La loro vita frenetica, così simile alla tua, è fatta per saziare i bisogni primari: la fame, primum, il calore, deinde, casa, post. O forse dovrei invertire l’ordine, e mettere primum la casa, che costruiscono con fatica e amore, cercando il luogo più adatto per loro e per i loro piccoli, che crescendo formeranno nuove famiglie e andranno a nidificare lì, accanto ai genitori, in un prosieguo generazionale che crea le fondamenta del villaggio. E questo fa il deinde, il calore: perché il loro nido sia sempre caldo e accogliente viene costantemente ristrutturato, e il maschio della coppia (sono monogame e fedeli, pensa te se questa oggi la chiameremmo ancora libertà, se non ironicamente) si preoccupa sempre di arrivare per primo e sistemare tutto per accogliere la sua femmina al rientro dalla migrazione.
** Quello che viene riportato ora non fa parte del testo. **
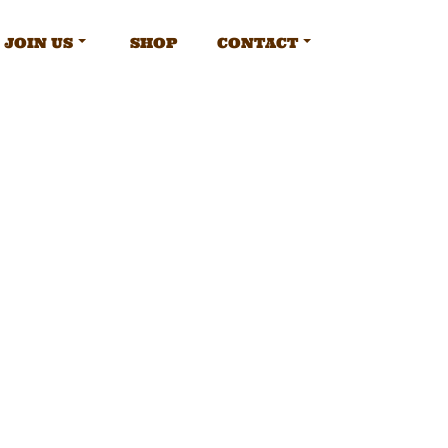
JOIN US
SHOP
CONTACT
Post, la fame. È per quella che volano così tanto, instancabilmente, alla ricerca di insetti per sé e per i piccoli. Più volano più hanno fame più devono volare per procacciarsi cibo. Un circolo vizioso più che una vera e propria libertà, avresti detto tu, ma avresti fatto lo stesso, perché a star ferma proprio non riuscivi. E loro neanche, tanto che, quando devono migrare, riescono a cambiare totalmente le loro abitudini, e viaggiano di notte per riposarsi di giorno, per evitare di essere prede facili di uccelli più grossi.
Conoscendoti, avresti potuto dirmi: e che cavolo di libertà è, questa folle costante ansia di approvvigionamento, questo viaggiare instancabile ad ogni inverno, e questo costante ritornare allo stesso luogo, dopo aver attraversato posti più belli e caldi? Non facevano prima a rimanere in Africa?
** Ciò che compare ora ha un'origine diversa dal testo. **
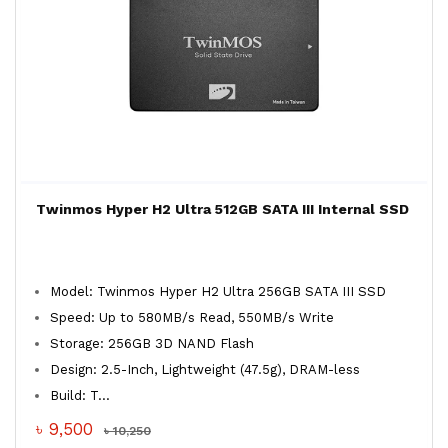
Twinmos Hyper H2 Ultra 512GB SATA III Internal SSD
Model: Twinmos Hyper H2 Ultra 256GB SATA III SSD
Speed: Up to 580MB/s Read, 550MB/s Write
Storage: 256GB 3D NAND Flash
Design: 2.5-Inch, Lightweight (47.5g), DRAM-less
Build: T...
৳ 9,500
৳ 10,250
E sta proprio qui, cuore mio, la loro libertà più grande, quella che non ho più da insegnarti: la libertà di seguire il loro cuore, di amare così tanto la casa da dedicare tutta la loro energia alla sopravvivenza per ritornarvi. I figli sono il motivo del loro costante movimento. Per loro il nido deve essere finito in tempo per la stagione degli amori. Lì deporranno e difenderanno le loro uova, lì li attenderanno i piccoli pigolanti, da lì insegneranno loro a spiccare i primi voli. E, come loro, inizieranno a viaggiare per ritornare, scegliere la rondine della loro vita e costruire un nido caldo, che il maschio si occuperà di ristrutturare, la femmina di difendere.
C’è forse libertà più grande di amare?
Io l’ho sempre saputo. Tu credo lo abbia imparato. Peccato non con me.